PROBLEM DESCRIPTION |
Of all the lines below, return only those starting with the line holding "599 338 284.2" and going on through the line holding "477 254 555.8", exactly as written.

SOURCE DATA |
☆ ☆ ☆ ☆
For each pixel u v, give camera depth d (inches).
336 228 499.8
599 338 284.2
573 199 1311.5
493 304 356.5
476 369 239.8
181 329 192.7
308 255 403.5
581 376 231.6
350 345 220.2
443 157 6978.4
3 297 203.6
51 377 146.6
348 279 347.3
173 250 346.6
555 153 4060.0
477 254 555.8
☆ ☆ ☆ ☆
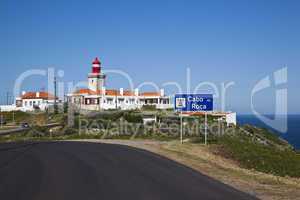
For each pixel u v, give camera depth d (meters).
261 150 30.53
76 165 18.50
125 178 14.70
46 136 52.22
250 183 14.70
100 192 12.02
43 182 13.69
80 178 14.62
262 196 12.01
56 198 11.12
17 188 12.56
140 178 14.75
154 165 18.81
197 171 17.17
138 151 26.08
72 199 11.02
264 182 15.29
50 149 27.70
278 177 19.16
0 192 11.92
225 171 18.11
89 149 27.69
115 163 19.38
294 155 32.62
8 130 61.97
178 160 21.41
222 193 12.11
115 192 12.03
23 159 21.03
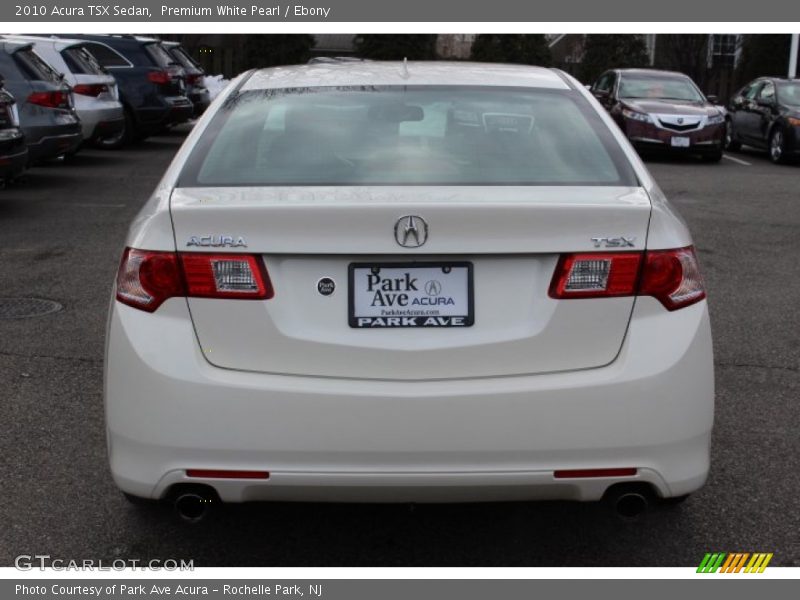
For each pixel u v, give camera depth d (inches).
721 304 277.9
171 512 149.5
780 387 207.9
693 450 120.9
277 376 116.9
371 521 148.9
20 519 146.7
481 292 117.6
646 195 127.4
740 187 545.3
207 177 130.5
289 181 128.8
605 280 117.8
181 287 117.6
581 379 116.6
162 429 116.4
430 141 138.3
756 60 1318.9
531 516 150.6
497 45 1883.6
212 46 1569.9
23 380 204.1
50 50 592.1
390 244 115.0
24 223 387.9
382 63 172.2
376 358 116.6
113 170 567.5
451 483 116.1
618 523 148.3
☆ ☆ ☆ ☆
WRITTEN RESPONSE |
599 338 284.2
573 199 1311.5
493 304 356.5
476 369 239.8
181 329 192.7
308 255 403.5
581 376 231.6
350 345 220.2
443 157 6978.4
3 297 203.6
51 377 146.6
348 279 347.3
173 250 346.6
555 153 4060.0
477 254 555.8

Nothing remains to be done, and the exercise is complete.